LESSQL Framework Home Page

Here you will find discussions about the LESSQL framework!

Our dataset is currently available!

All of our experiments were executed on a machine with the following specifications:

Machine Specifications
CPU Intel Core i7 7700 3.4GHz
Memory 32GB
Hard Disk 1TB
OS Distribution Linux Ubuntu Bionic Beaver 18.04
Python Python 3.4

Dataset Limitations

I. There are possible threats related to the representativeness of a single dataset. Thus, we tried to select a dataset which is representative of how structural schema changes are made across a certainly reasonable number of closed-source and open-source projects. For instance, the number of attributes that suffered modifications in a single schema change is not usually high in the dataset. However, this scenario is representative of how schemas structurally change over time in many projects: structural schema changes are made incrementally in order to avoid constant major refactoring, for instance, in the affected source code. On the other hand, there were big changes in the dataset as well. For instance, version 21 suffered the biggest schema change, which have 27 attribute modifications all together. Moreover, while the dataset may not cover all possible categories of structural change categories, it clearly covers various categories with a certain frequency (as illustrated in the paper). Finally, this dataset covers 4 years of development in the Wikipedia project and is representative for all the problems we tackle, since it went through a high diversity of schema structural changes.

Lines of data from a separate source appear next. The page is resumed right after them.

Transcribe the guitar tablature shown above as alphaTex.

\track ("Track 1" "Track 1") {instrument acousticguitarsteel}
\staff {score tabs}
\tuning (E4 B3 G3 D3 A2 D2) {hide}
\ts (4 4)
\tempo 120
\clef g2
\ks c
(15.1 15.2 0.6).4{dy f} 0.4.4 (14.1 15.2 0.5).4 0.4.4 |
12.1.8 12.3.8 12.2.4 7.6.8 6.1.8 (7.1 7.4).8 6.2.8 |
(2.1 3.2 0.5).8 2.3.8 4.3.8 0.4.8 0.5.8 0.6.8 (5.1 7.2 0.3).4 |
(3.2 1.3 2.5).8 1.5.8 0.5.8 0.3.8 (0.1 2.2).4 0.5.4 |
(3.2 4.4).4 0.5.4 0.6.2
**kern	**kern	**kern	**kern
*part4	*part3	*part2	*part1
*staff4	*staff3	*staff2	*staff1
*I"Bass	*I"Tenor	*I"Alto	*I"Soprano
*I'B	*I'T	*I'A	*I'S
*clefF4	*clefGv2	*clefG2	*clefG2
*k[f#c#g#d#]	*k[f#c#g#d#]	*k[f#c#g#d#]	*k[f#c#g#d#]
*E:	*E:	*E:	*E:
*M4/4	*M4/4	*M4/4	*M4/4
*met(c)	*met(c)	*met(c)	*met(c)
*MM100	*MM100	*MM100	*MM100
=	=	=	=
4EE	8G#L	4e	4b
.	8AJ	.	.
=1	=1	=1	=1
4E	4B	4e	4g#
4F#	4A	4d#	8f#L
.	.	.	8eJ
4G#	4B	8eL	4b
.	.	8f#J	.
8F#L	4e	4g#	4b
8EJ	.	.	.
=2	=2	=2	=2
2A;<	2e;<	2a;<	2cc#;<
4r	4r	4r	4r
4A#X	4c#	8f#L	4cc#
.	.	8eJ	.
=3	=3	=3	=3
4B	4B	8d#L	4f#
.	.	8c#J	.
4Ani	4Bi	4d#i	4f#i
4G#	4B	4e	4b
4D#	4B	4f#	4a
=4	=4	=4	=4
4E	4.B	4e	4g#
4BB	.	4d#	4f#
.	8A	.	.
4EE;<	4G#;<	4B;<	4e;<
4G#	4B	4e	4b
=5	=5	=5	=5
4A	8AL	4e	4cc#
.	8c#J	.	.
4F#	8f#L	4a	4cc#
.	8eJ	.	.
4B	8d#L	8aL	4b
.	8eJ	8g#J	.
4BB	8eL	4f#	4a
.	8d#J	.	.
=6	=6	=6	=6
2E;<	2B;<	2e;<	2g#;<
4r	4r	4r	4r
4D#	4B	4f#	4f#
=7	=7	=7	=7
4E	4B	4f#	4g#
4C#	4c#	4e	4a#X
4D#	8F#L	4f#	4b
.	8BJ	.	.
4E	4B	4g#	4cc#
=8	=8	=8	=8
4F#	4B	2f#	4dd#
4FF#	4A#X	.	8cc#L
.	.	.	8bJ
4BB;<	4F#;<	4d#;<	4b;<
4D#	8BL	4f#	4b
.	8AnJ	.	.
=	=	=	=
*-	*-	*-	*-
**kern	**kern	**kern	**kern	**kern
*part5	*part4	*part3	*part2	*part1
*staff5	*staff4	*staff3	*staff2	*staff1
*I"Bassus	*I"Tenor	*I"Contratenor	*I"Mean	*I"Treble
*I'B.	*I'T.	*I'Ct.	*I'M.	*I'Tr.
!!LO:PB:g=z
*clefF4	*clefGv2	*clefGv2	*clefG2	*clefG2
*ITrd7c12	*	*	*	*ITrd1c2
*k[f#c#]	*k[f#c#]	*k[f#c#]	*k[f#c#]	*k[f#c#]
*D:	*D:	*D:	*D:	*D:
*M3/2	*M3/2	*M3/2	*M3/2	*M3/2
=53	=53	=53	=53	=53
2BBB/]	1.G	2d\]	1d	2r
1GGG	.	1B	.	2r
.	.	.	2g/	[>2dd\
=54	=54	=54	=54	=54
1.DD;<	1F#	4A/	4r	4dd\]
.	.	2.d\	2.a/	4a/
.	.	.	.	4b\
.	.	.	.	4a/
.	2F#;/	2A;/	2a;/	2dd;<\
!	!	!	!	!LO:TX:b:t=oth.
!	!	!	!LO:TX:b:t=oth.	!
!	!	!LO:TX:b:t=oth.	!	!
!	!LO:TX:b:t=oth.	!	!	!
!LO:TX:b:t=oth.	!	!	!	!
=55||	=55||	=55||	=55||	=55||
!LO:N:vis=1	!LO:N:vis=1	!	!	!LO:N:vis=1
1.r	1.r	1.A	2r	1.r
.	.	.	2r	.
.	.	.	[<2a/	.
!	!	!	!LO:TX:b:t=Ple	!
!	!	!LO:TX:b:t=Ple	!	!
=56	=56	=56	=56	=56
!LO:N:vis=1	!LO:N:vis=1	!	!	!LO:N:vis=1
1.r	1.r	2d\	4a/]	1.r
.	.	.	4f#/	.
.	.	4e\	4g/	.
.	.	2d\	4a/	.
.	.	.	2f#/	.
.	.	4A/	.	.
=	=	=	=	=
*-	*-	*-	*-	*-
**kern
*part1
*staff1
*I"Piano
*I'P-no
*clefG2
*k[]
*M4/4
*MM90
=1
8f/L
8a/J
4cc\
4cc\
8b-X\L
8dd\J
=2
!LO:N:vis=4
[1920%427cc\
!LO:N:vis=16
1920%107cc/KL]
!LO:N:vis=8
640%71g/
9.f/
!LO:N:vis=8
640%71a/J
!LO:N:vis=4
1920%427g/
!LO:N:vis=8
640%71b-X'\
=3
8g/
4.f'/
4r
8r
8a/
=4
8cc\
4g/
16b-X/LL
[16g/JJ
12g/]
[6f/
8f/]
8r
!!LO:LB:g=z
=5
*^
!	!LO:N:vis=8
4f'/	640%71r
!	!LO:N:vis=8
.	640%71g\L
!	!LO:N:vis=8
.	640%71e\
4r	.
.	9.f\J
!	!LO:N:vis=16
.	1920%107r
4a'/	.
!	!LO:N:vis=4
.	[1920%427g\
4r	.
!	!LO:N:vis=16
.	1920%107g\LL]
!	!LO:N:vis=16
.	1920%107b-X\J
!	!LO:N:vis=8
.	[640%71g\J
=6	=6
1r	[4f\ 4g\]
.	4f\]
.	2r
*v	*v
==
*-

II. Another limitation of our study was the number of relations for all schema versions of the Wikipedia dataset. Our Joining Network Expression generation algorithm (JNG) computes the joining network expressions (JNE) according to the changes in the target schema. As said in (I), since we worked with a relatively small number of schema changes per schema version, LESSQL may have been limited to structural refactoring changes in a few tables. Nevertheless, [Qiu] suggests that only a minor portion of the schema is changed over the lifetime of a database. Also, the generation time depends directly on the number of tables involved in the schema changes. In this dataset, the longest time was 39 seconds for a query that referred to 9 attributes. Overall, our JNE generation approach can be considered as a specification of the Steiner Tree Problem in which we must find the shortest interconnection between relations that contain all attributes from a LESSQL query. The Steiner Tree Problem is said to be NP-Complete so our JNG algorithm uses a heuristic approach, which can be improved in the future.

Metrics Limitations

III. One of the threats relates to the chosen metric for evaluating the stability of the system (schemas, queries and surrounding source code). One could question the choice of only using Success Rate as a measure of such stability. However, the obtained results were based on the Success Rate (SR) of SQL query generation, that is, whether LESSQL was able to successfully generate an SQL query that could be executed over the target schema [with corresponding semantic]. The SR metric shows that SQL queries could be successfully generated for the target schema. As a consequence, the correct generation of SQL queries would enable developers to avoid application source code maintenance, which is a key purpose of this approach. Therefore, the use of SR indeed quantifies the stability of schemas and queries, while it also serves as a surrogate, reliable metric for code stability. As the SR of two configurations was often higher than 95%, then no code change is required for most of the schema changes.

IV. We do not measure how the adoption of LESSQL affects development processes, including code comprehension tasks. Certain query and surrounding code changes might become more difficult when the queries are written with LESSQL. For instance, we do not know how the syntax of LESSQL may interfere in how developers understand the query and surrounding code. This is actually a concern that should be addressed in the near future. Nevertheless, we should recall that the syntax of LESSQL is the same as the syntax of SQL with the exception of not including the “from” clause on it.

Solution Limitations

V. Depending on the type and number of changes, the SchemaDiff algorithm may struggle to find the correct attribute mappings. For example, an attribute previously named “person” renamed to “identification” is a significant change since SchemaDiff relies on syntactic similarity. However, as discussed in the paper, this situation can be circumvented by using the hybrid or supervised configurations.